La cédula en cuestión, conservada en el Archivo Municipal de Segovia, donde los archiveros Isabel Álvarez y Rafael Cantalapiedra ennoblecen la profesión, firmada por «yo el príncipe», fue extendida con todos los pronunciamientos debidos, tenía carácter conminatorio y fijaba penas en caso de incumplimiento: «E los vnos nin los otros, no fagan ende al, so pena de la mi merced». Y no era una simple advertencia, porque los infractores deberían «pagar los dichos con el doblo», esto es, cuatro toros si se trataba de dos, ocho en caso de cuatro y nada menos que dieciséis por ocho, como era el caso.
¿Y a qué respondía la intervención del príncipe? Algo grave se habría torcido para que don Enrique se viera en la tesitura de tomar cartas en el asunto. Y ese algo, ciertamente de consideración, se explica pronto: que los arrendadores de «Valsain e del almotaçenadgo (oficio de almotacén, encargado de las pesas y medidas) e merinas e en las carneçerías desa dicha mi çibdad» se habían saltado el deber de dar «los dichos torros». Cómo se habían atrevido. Ante tamaña osadía, el príncipe, que se manifestaba «marauillado», ordenaba a las autoridades locales «que, vista la presente» sin la menor dilación «fagades traer los dichos ocho toros a los arrendadores de las dichas rrentas, e los conpren e paguen de las marauedis que deuen e han de dar de las dichas rrentas», cuatro por Sant Pedro y cuatro por Santiago. Los vecinos ya rendían sus trabajos cotidianos, ya satisfacían infinidad de cargas, ya cumplían con mil tasas. Que disfrutasen a sus anchas de la Fiesta.

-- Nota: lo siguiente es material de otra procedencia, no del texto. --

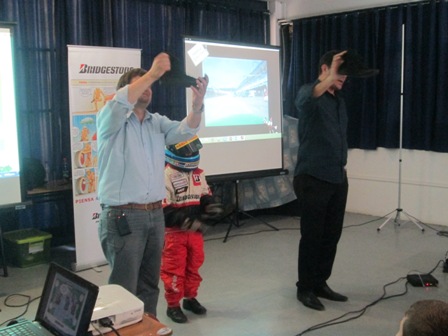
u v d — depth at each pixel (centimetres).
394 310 312
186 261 307
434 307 101
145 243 229
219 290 351
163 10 529
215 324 297
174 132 233
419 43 515
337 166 304
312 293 324
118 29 490
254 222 554
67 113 457
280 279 371
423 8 510
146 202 224
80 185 394
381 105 554
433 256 418
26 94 435
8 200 357
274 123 531
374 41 547
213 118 482
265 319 303
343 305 321
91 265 405
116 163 219
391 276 372
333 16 576
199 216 278
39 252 418
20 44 427
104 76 400
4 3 415
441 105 505
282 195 559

Y al hilo de estas reflexiones es cuando salta la palabra-liebre, la palabra-libre que nos ocupa. He aquí las dos primeras frases de la cédula: «Conçejo, justicia, rregidores, caualleros, escuderos, oficiales e omnes buenos de la noble mi çibdad de Segouia, mis vasallos. Ya sabéis commo, en cada anno, soledes poner por condiçion en las rrentas de Valsaín e del almotaçenadgo e merinas e en las carneçerías desa dicha mi çibdad que los arrendadores dellas den, en cada anno, ocho toros para deporte de los vezinos desa dicha mi çibdad, para que los corran por el día de Sant Iohan e de Santiago». Textual, insisto: «para deporte de los vezinos».
No hay duda, dos paleógrafos de autoridad indiscutida me han confirmado esta lectura: Marta Herrero y José Antonio Fernández Flores, que ahora mismo están lidiando con la colección diplomática de Sahagún, pergaminos que embisten, y con el cartulario de Cardeña, el más antiguo de la Corona de Castilla. Y, por si fuera poco, unas líneas más abajo la cédula vuelve sobre lo mismo, aunque con el escribano comiéndose las dos letras iniciales, abreviando como suelen las taquimecas, seguro de que a ningún oyente o lector despistaría la licencia: «E mando a las dichas justiçias e a cada vno dellos que, sy luego non lo pusierdes en obra, los fagan traer e pagara los dichos arrendadores, segund solían, de guisa que estén prestos, como dicho es, para mi seruiçio e para que los vezinos de la dicha mi çibdad ayan su porte con ellos».
Así pues, deporte palabra taurina, con ese uso acreditado al menos desde mediados del siglo XV. Incardinada la Fiesta en la médula de nuestra intrahistoria, esa realidad aflora por todas partes cuando se entra en el laberinto grato de los archivos y se busca, no las piruetas cortesanas, sino el latido del pueblo. Son evidencias.
Gonzalo Santonja, catedrático de la Universidad Complutense de Madrid.